**** Information given

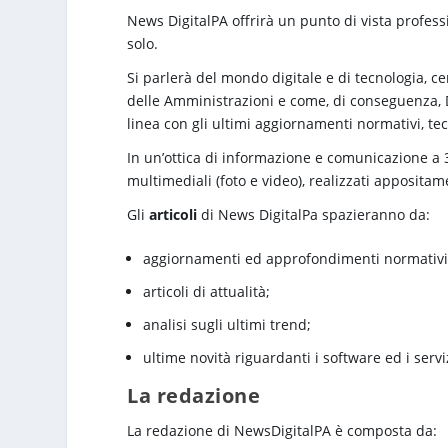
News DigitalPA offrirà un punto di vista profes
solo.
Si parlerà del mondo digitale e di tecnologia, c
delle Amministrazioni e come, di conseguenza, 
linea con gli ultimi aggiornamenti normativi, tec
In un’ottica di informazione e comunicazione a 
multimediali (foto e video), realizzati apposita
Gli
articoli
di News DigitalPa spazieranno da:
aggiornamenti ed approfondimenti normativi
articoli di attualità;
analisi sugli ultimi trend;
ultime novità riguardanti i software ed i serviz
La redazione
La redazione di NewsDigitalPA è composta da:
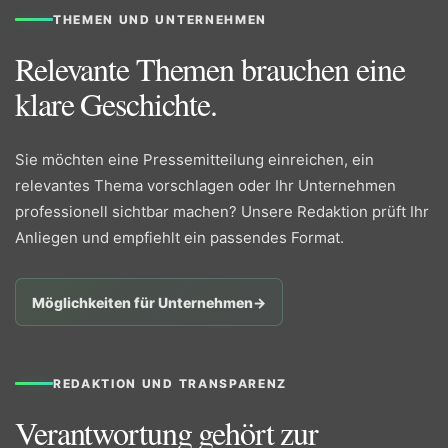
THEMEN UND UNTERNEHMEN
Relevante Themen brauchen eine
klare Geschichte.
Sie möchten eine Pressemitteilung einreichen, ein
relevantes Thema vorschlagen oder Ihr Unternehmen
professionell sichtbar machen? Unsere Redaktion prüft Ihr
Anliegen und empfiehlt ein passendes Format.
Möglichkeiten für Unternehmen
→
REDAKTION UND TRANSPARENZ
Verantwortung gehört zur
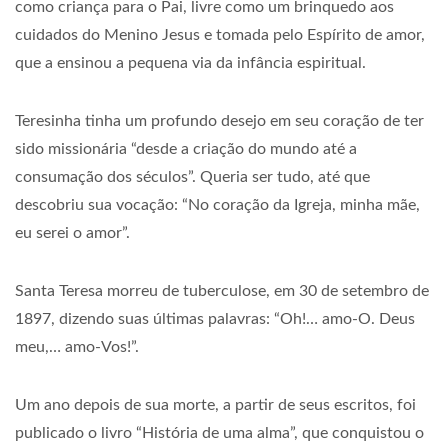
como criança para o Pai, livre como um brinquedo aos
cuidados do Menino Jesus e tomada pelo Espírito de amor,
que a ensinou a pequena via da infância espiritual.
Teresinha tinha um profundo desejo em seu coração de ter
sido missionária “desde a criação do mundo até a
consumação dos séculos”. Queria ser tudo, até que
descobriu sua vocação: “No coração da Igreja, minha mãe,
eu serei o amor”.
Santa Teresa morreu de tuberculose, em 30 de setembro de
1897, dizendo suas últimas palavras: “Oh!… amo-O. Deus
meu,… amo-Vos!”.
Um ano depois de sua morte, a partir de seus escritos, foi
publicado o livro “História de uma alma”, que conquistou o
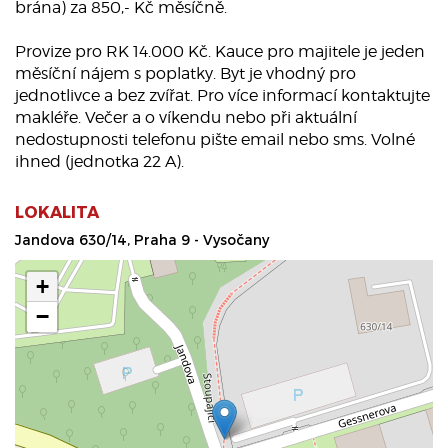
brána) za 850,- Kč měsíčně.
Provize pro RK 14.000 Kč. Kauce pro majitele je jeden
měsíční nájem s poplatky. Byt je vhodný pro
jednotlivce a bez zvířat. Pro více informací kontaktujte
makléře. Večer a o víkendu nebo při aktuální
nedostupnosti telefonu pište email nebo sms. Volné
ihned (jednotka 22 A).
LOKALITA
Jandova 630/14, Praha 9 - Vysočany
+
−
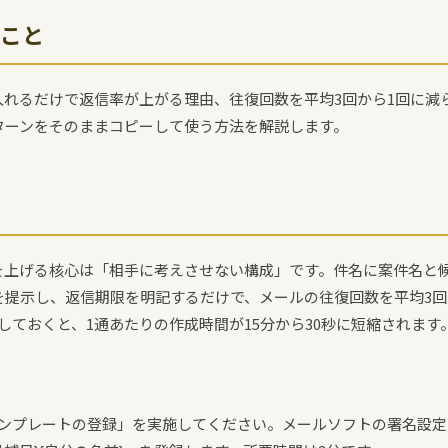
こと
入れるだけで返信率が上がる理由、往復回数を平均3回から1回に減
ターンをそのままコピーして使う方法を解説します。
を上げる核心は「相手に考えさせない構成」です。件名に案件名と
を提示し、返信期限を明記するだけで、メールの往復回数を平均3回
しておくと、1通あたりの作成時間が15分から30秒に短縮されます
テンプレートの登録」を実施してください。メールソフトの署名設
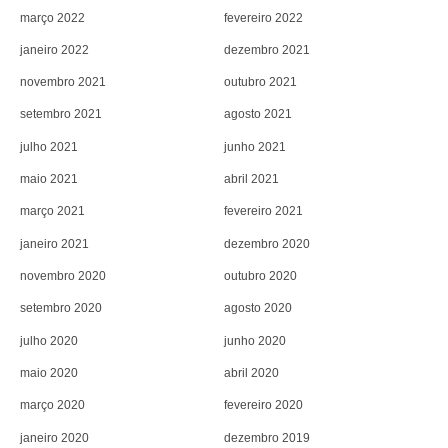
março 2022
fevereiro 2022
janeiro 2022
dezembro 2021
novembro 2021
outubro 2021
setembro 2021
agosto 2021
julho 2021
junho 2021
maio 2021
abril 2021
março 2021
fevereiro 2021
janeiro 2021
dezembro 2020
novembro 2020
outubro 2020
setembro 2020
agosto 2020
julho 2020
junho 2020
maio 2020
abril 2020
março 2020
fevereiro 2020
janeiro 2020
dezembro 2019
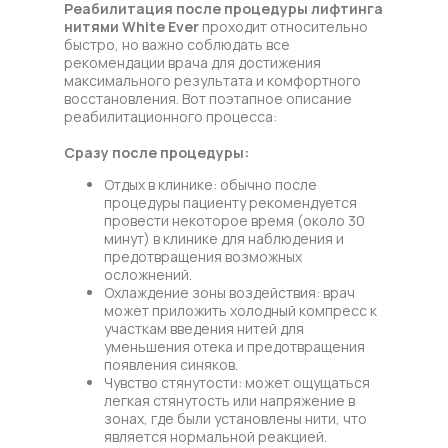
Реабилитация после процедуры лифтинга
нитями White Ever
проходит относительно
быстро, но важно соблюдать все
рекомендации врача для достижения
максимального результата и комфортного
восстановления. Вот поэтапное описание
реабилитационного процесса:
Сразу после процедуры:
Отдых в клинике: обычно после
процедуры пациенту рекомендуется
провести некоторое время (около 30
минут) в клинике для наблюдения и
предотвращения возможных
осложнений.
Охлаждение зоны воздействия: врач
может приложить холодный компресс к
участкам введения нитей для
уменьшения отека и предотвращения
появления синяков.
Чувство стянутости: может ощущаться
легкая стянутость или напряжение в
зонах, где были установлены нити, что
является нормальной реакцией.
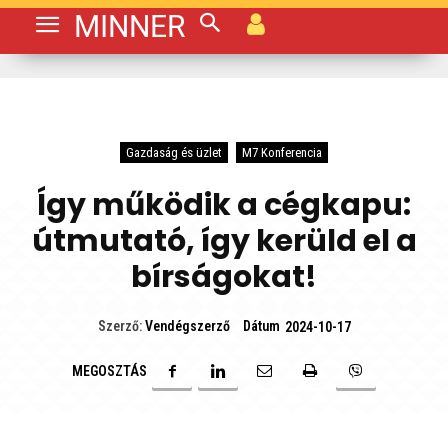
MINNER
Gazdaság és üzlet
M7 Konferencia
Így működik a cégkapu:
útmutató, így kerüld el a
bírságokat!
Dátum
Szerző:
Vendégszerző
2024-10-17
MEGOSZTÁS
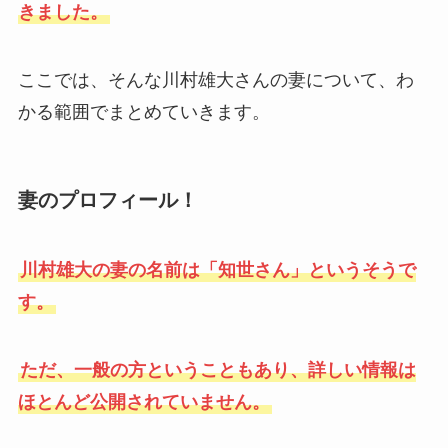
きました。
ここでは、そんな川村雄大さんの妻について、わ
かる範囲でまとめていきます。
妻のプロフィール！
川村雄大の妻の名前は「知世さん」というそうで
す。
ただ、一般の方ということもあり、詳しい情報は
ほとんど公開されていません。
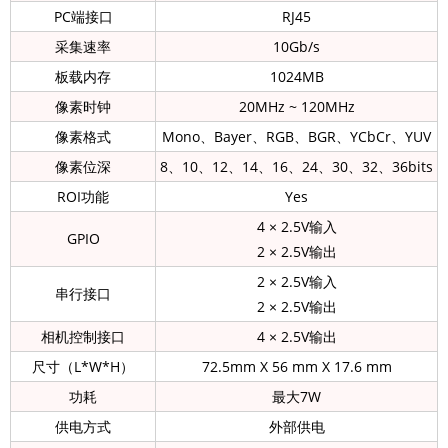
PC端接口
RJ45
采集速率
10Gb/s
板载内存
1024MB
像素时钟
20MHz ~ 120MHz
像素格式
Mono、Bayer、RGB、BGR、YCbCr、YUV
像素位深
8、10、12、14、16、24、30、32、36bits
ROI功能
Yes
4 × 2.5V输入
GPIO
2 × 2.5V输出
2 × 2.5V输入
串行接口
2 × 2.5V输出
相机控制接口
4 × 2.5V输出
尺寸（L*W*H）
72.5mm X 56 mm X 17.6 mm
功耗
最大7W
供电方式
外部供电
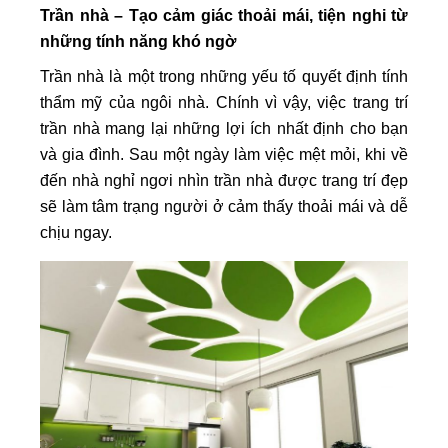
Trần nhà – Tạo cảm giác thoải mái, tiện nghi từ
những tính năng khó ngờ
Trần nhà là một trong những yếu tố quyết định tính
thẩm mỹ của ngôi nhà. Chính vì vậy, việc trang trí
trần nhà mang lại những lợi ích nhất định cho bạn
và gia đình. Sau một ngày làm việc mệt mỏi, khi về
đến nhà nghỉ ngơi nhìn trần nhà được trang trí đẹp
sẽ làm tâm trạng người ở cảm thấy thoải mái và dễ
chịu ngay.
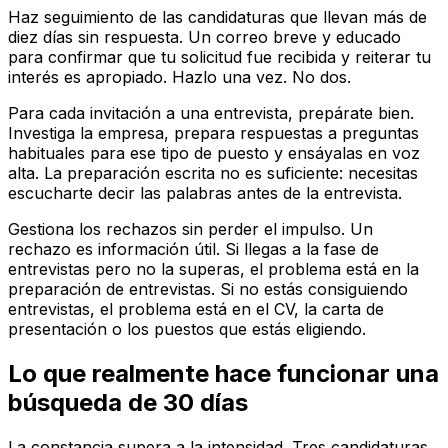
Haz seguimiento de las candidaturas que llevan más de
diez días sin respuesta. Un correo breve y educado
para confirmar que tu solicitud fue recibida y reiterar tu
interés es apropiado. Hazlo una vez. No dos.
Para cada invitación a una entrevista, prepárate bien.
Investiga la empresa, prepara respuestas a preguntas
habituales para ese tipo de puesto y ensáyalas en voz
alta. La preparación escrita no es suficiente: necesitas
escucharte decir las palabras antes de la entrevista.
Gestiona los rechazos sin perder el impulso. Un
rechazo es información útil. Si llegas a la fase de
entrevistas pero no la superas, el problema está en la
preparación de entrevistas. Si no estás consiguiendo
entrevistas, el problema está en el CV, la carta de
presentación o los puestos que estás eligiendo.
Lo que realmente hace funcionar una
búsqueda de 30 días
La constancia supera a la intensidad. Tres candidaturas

********

• What is needed
Reproduce the records word for word, from their start through the line that contains "ultime novità riguardanti". Leave the pictures out.

• Answer to the exercise
News DigitalPA offrirà un punto di vista profes
solo.
Si parlerà del mondo digitale e di tecnologia, c
delle Amministrazioni e come, di conseguenza, 
linea con gli ultimi aggiornamenti normativi, tec
In un’ottica di informazione e comunicazione a 
multimediali (foto e video), realizzati apposita
Gli
articoli
di News DigitalPa spazieranno da:
aggiornamenti ed approfondimenti normativi
articoli di attualità;
analisi sugli ultimi trend;
ultime novità riguardanti i software ed i serviz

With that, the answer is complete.